Does carbon pricing reduce greenhouse gas emissions?
Economists agree that prices — including carbon prices — affect behaviour, especially over time
- Carbon pricing leads to smaller, more modest behaviour change in the short term.
- Over time, it leads to larger changes (e.g. people buying new appliances, businesses invest in new equipment) and more opportunities to innovate.
- Carbon pricing will help spark innovation over the long term, giving people more and increasingly inexpensive options to change their behaviour and reduce their emissions.
Carbon pricing has successfully reduced GHG emissions in Canada
- British Columbia implemented Canada’s first carbon tax in 2008.
- BC’s emissions would be 5 – 15% higher without the tax.
- BC’s carbon tax improved fuel efficiency; the province’s vehicle fleet is 4% more efficient than it would be without the tax.

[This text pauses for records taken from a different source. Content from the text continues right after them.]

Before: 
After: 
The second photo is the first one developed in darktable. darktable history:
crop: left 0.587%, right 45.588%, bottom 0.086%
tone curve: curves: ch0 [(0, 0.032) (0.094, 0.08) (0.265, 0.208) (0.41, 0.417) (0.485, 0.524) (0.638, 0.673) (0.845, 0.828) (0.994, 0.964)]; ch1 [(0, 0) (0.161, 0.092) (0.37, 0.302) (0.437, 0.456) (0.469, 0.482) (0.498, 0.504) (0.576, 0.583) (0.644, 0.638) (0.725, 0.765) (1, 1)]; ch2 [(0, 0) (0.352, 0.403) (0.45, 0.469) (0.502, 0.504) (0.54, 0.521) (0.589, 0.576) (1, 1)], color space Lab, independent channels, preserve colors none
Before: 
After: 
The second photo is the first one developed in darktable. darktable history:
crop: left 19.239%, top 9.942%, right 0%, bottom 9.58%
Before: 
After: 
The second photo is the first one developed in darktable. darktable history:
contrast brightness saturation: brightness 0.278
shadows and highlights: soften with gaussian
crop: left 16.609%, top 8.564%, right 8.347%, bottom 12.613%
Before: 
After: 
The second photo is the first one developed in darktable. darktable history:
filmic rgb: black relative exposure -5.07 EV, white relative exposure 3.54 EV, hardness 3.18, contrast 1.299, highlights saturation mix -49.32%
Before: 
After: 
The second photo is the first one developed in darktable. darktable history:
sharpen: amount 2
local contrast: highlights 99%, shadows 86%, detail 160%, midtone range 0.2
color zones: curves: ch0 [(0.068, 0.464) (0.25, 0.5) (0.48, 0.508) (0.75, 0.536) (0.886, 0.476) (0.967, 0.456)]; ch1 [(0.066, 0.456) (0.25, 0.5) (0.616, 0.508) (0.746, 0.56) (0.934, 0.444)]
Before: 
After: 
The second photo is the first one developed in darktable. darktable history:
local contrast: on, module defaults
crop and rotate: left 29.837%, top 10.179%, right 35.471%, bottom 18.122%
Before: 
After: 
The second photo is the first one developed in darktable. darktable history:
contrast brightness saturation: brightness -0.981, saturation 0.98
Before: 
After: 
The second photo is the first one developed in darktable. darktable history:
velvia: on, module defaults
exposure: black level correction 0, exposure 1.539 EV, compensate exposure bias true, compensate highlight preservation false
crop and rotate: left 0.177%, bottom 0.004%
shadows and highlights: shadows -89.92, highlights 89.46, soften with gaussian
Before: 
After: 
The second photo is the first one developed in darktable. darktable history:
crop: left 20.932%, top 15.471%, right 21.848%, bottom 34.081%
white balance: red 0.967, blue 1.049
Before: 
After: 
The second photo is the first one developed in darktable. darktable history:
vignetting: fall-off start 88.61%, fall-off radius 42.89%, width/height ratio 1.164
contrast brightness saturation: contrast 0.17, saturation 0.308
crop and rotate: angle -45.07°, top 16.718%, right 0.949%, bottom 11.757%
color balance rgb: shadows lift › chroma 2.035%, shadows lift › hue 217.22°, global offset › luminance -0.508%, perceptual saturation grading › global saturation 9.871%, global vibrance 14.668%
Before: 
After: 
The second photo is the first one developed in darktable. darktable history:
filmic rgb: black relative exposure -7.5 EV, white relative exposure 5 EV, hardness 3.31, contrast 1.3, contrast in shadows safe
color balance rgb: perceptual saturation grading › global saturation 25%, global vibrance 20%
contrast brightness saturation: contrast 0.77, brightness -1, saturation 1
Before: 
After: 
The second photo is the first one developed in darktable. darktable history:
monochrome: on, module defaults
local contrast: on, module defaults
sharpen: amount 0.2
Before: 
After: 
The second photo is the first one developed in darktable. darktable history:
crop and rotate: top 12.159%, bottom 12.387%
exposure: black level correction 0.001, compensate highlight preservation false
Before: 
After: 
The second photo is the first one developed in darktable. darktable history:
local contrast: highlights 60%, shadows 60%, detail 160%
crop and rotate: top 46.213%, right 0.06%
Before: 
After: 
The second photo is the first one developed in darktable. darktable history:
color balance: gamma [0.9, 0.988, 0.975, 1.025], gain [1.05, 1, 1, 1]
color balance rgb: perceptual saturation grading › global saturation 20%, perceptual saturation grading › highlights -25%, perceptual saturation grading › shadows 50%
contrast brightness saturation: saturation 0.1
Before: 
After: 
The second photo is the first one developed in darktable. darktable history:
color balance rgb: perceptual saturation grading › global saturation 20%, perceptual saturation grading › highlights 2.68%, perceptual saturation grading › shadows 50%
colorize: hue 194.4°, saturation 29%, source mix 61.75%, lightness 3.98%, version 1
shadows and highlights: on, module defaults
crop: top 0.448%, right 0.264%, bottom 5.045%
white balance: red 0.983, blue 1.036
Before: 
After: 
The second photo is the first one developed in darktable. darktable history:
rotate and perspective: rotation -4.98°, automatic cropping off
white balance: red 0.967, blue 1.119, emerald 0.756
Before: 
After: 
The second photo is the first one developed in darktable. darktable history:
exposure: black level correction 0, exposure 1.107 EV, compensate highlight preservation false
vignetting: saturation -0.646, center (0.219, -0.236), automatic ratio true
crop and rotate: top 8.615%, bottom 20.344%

- BC’s carbon tax reduced per-capita demand for gasoline; by 2011, demand would have been 7% – 17% higher without the tax.
Carbon pricing has successfully reduced GHG emissions internationally
- The US has two separate cap-and-trade systems that are reducing emissions.
- The UK is on track to fully phase out coal; its carbon tax is cited as the primary driver of this phase-out.
- The European Union’s Emissions Trading System, since its inception, is responsible for between one third and one half of the region’s emissions reductions.
- Sweden has the world’s highest carbon tax; ten years after bringing it in (2001), emissions were as much as 25% lower than they would otherwise be.